- Auto brand Dodge announced a multichannel campaign for the holiday season that includes a video series on digital and social channels including YouTube, Facebook, Twitter and Instagram, according to a company press release. The series parodies car-restoration TV shows by highlighting how Santa's elves overhaul his sleigh with muscle car-inspired features after he demands an upgrade.
- The series stars professional wrestler Bill Goldberg as Santa Claus and "All Girls Garage" host Cristy Lee as Mrs. Claus. Dodge's website will feature holiday merchandise inspired by the series, including reindeer t-shirts and the same version of the sweater Goldberg wears in the video spots.
- The creative is part of a broader holiday push by parent company FCA, which includes campaigns for the Chrysler Pacifica family minivan, Jeep's lineup of vehicles and several Ram trucks. Ad agency Doner helped Chrysler, Dodge, Jeep and Ram develop the campaigns.
Dodge's social media series likely aims to reach young adults in the market for a car who also watch less TV than older generations and tend to consume more media on smartphones and tablets. Millennials spend five-times longer on a mobile device than they do watching live TV, and more than a third of the group spends at least six hours a day on a smartphone, according to a Harris Poll survey on behalf of OpenX.
The shift in content consumption is driving a change in people's shopping habits, making omnichannel marketing efforts more important for brands as they look to grab the attention of consumers fatigued by traditional ads. By debuting the creative on popular social media platforms, Dodge is likely banking on the native sharing features to extend the reach of its campaign and tap into the social networks of the ads' athlete and TV host stars.

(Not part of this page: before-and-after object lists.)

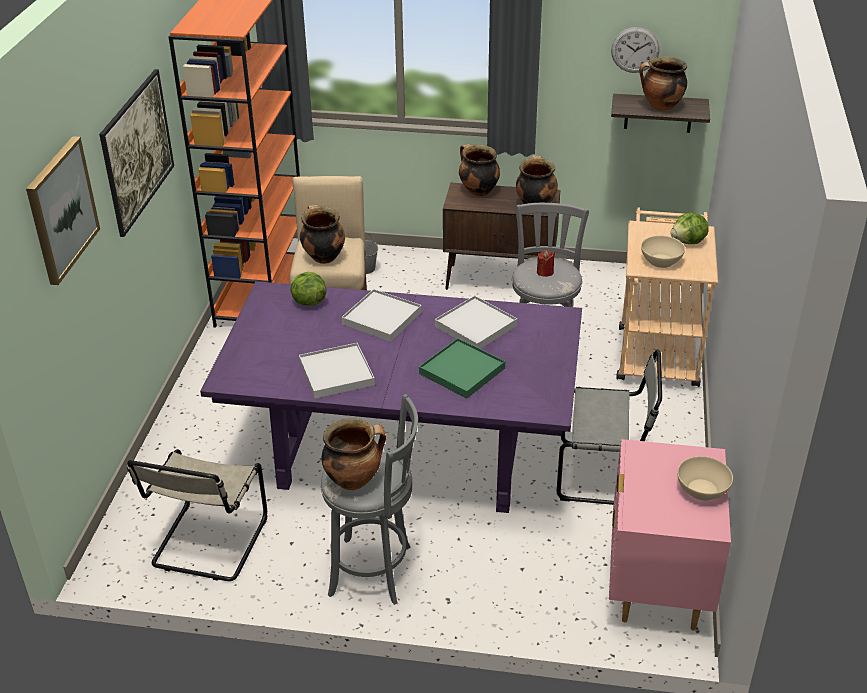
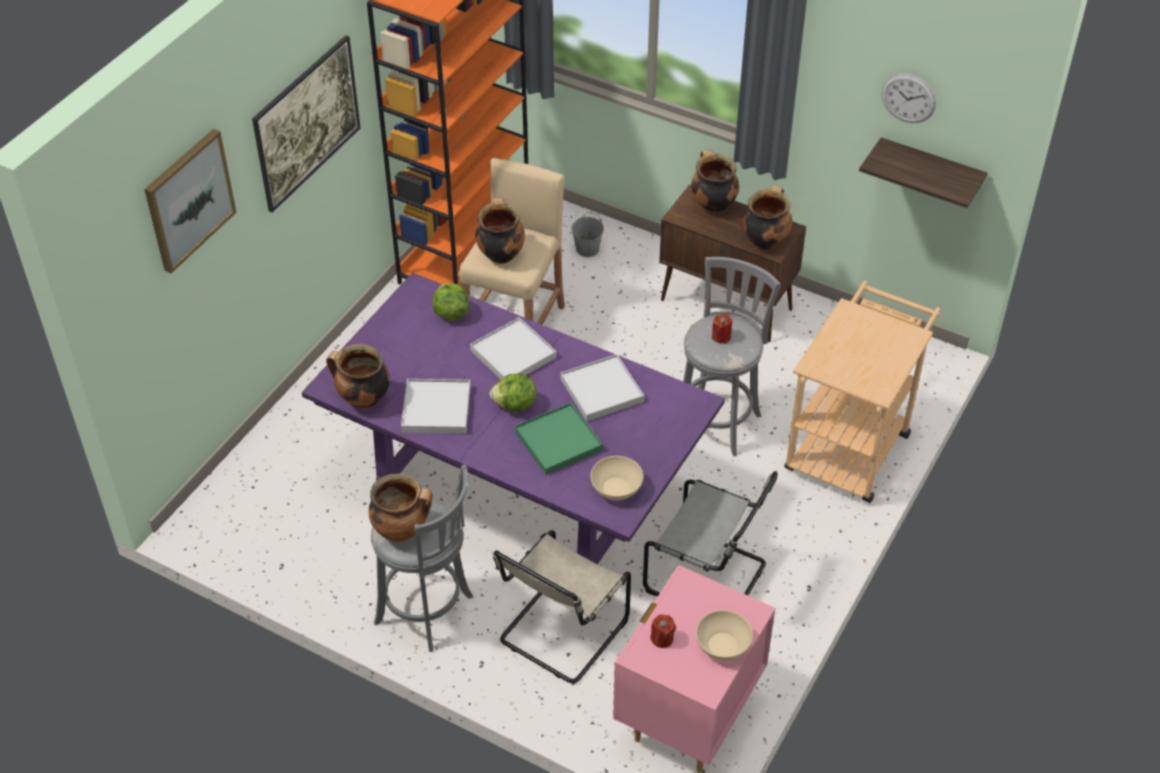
camera: 20 degrees right, 10 degrees up
(208, 545) = (289, 535): beige chair -> beige chair (560, 633)
(646, 499) = (662, 638): none -> red candle
(660, 107) = (922, 171): cooking pot -> cooking pot (363, 399)
(661, 261) = (841, 363): beige bowl -> beige bowl (616, 489)
(688, 242) = (888, 346): lettuce -> lettuce (515, 405)

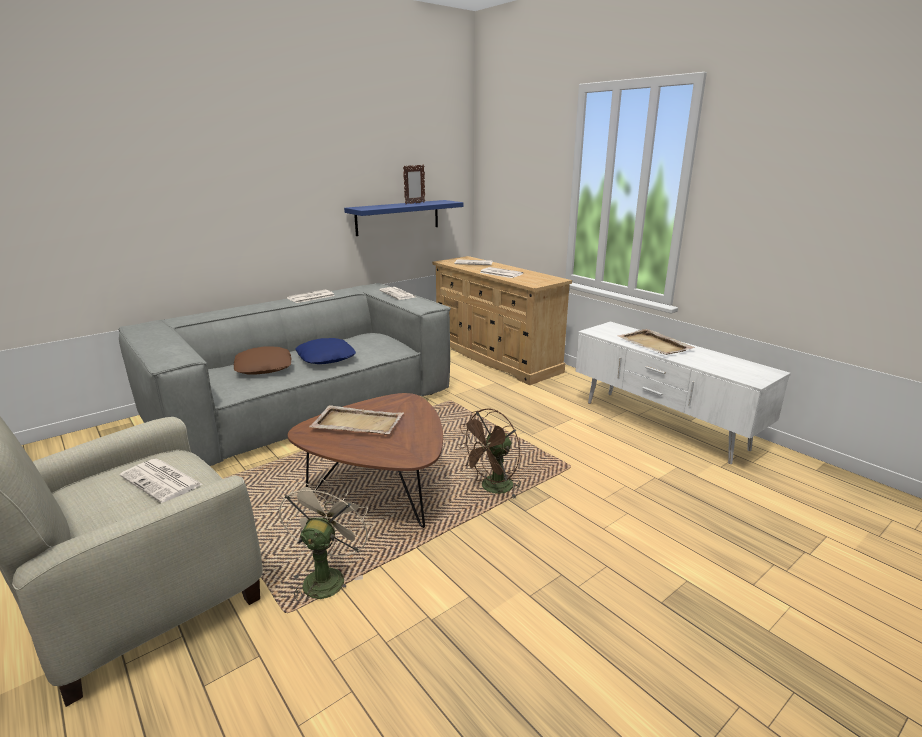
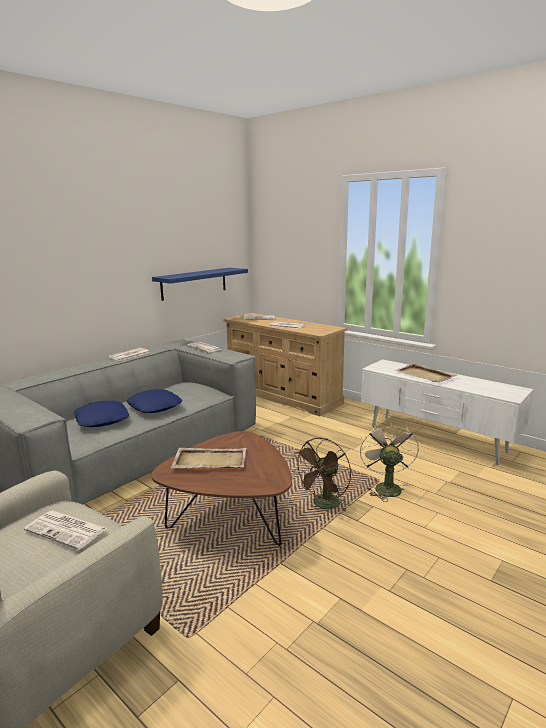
camera: 10 degrees left, 5 degrees down
(264, 367) = (102, 419): brown pillow -> blue pillow
(326, 576) = (211, 600): beige fan -> beige fan (385, 487)
(414, 203) = (208, 271): picture frame -> none

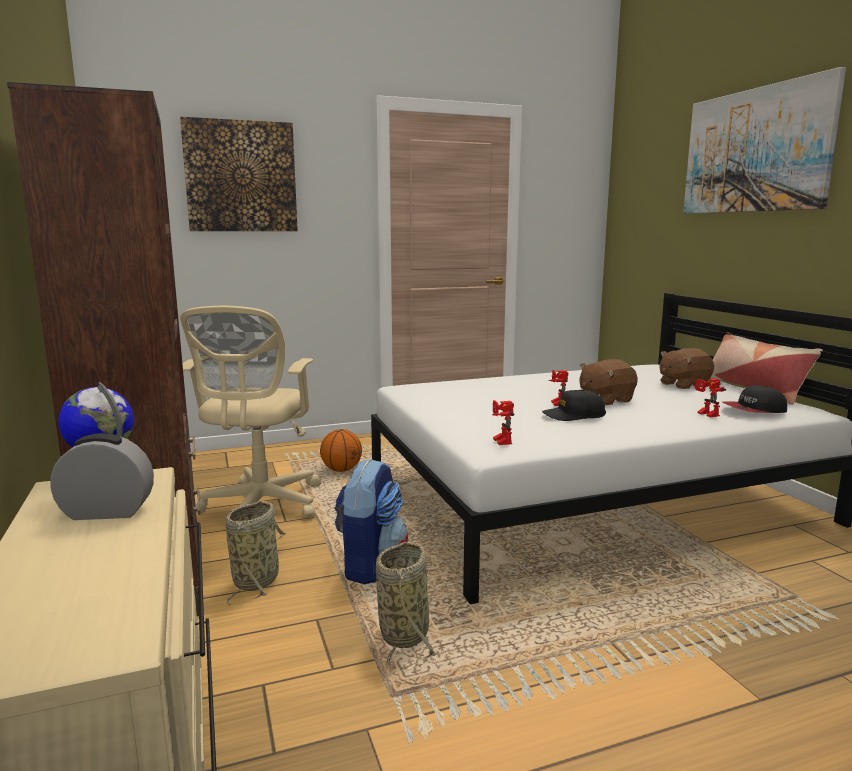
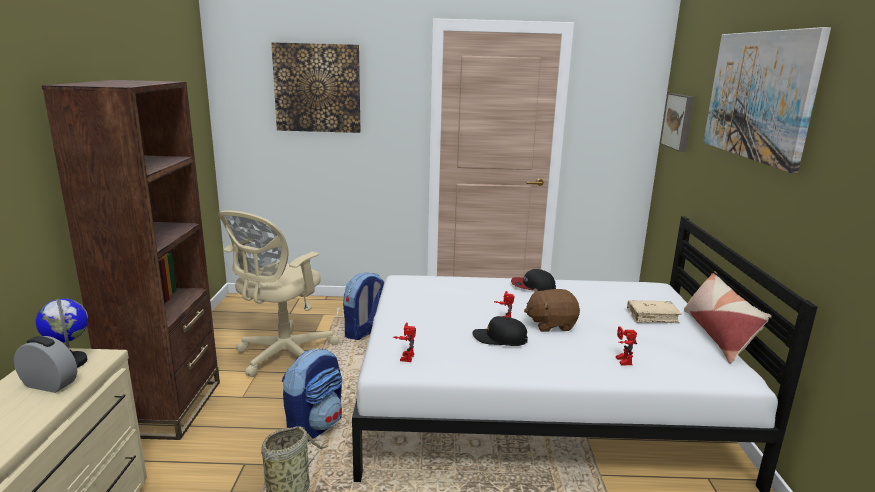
camera: 20 degrees right, 5 degrees up
(257, 579) = (234, 419): basket -> none
(341, 470) = (365, 332): basketball -> backpack
(636, 204) = (679, 121): none -> picture
(683, 385) = (652, 317): brown plush toy -> beige book
(754, 410) = (674, 364): cap -> cap (532, 286)

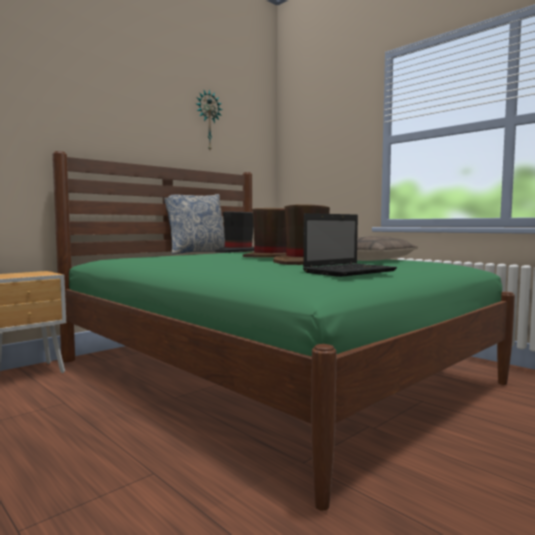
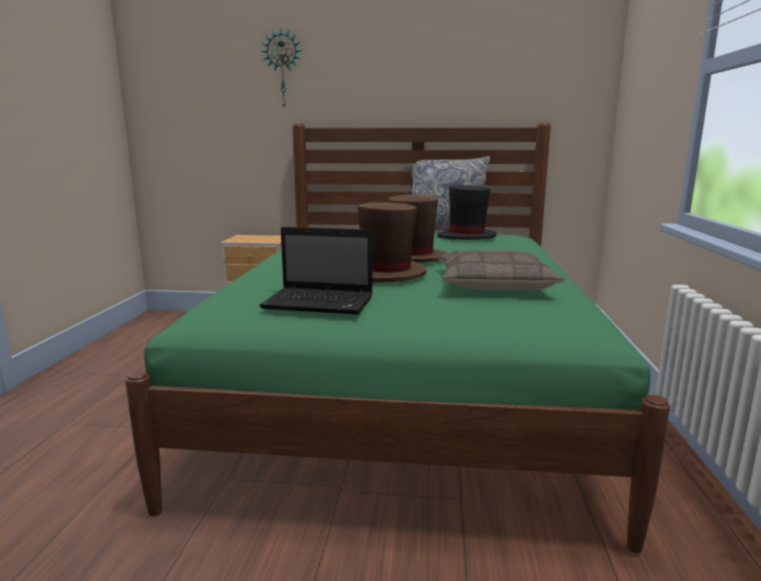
camera: 50 degrees right, 10 degrees up
(208, 121) = (487, 58): wall clock -> wall clock (283, 69)

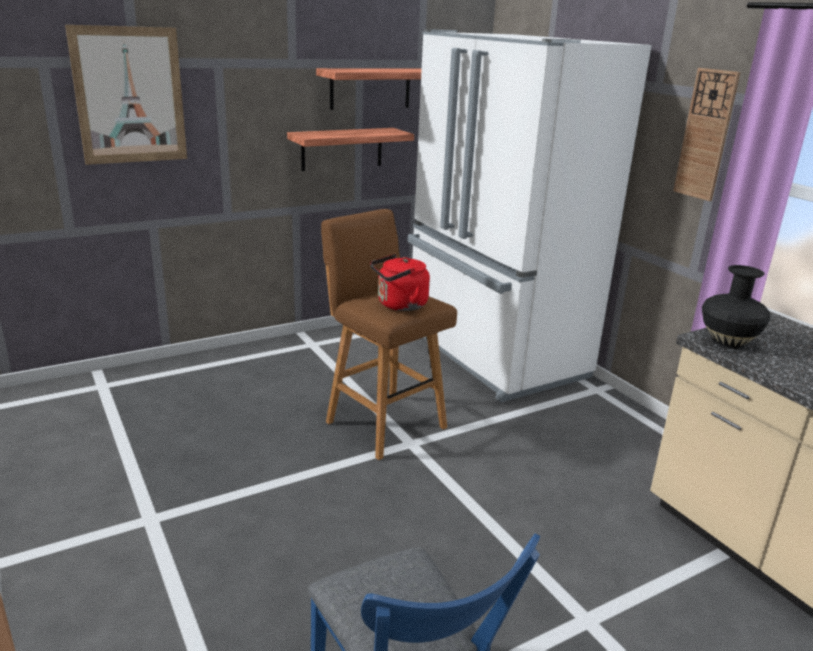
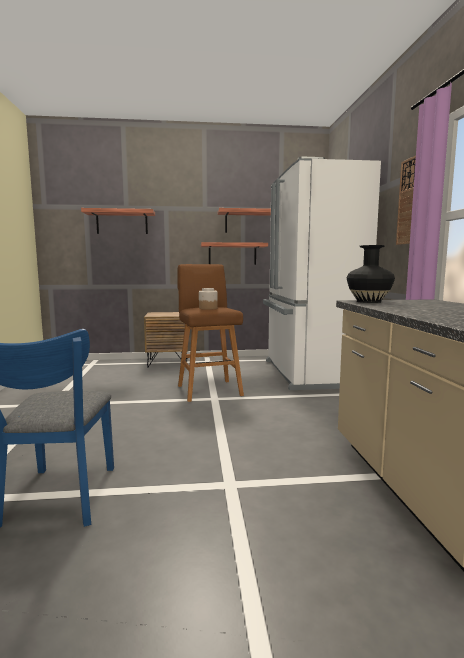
camera: 25 degrees right, 15 degrees down
(130, 96) = (122, 222): picture -> shelf
(247, 359) = (168, 362): none -> brown nightstand
(399, 305) = (208, 308): red kettle -> jar

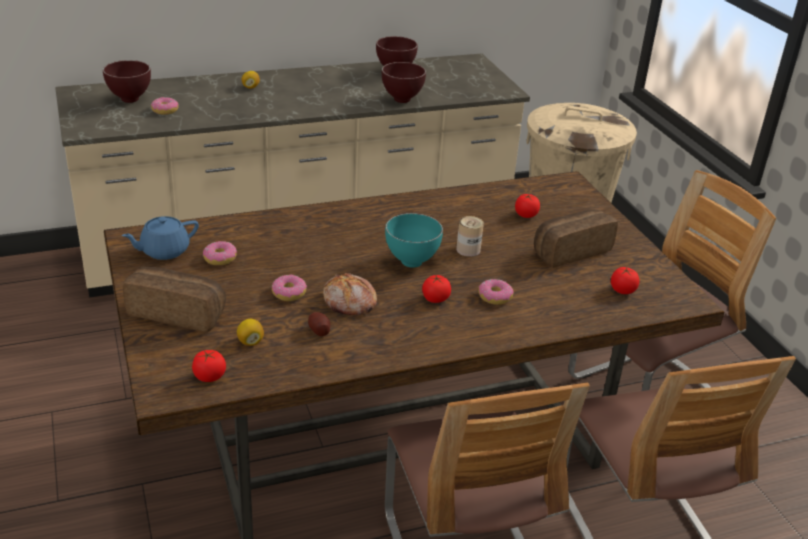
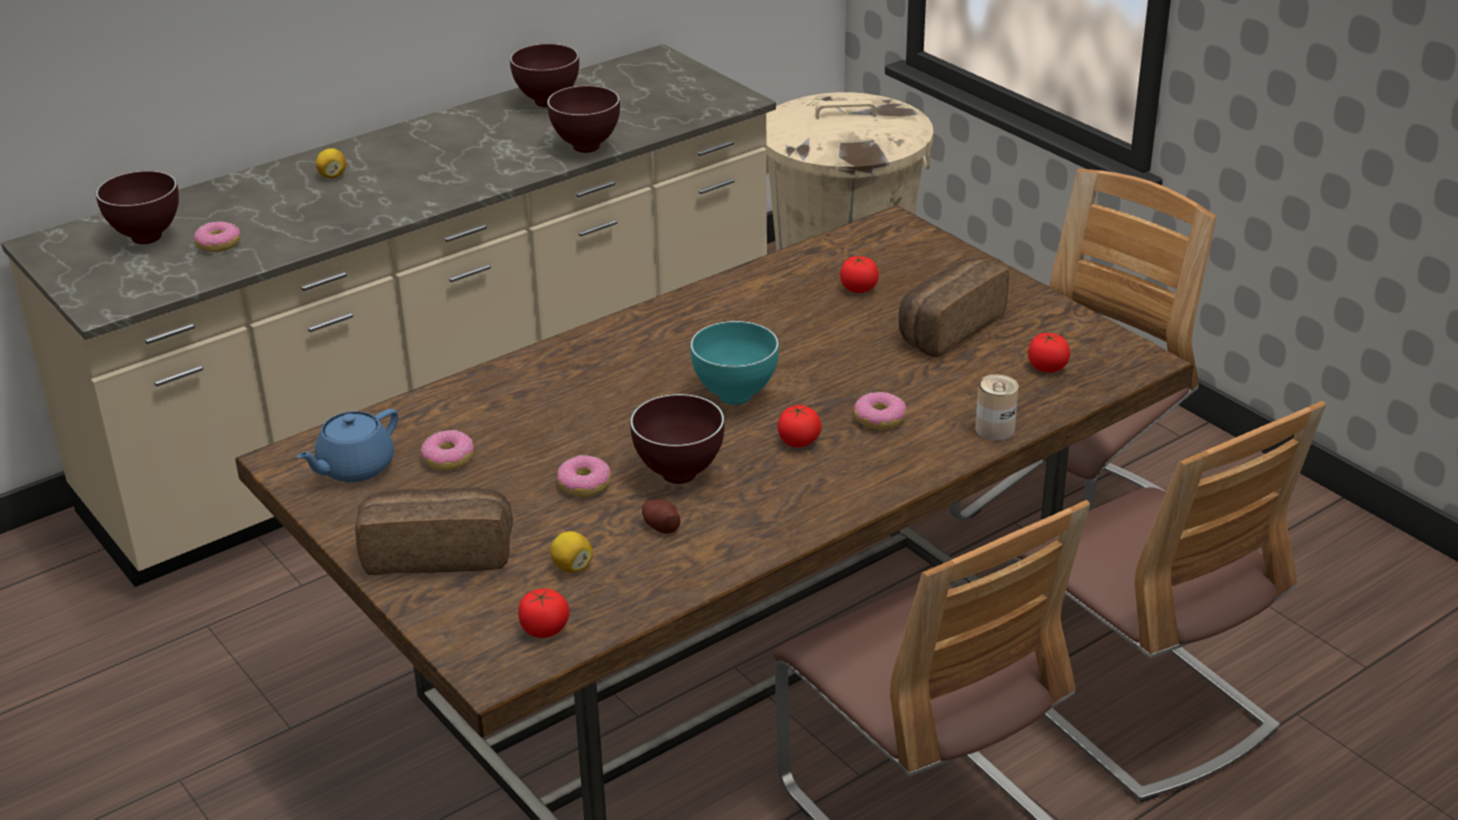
camera: 15 degrees left, 0 degrees up
(349, 303) = (680, 477): bread -> brown bowl
(468, 250) = (805, 359): can -> can (994, 429)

The car industry faces lower demand heading into this holiday season for the first time in a decade, even as the U.S. economy shows solid growth and consumers plans to spend more for the holidays. FCA reported solid results for Q3 2018, a quarter that included the unexpected death of CEO Sergio Marchionne. The company outsold Ford in the U.S. in September for the first time since 2015 and posted higher profits than Ford in the third quarter.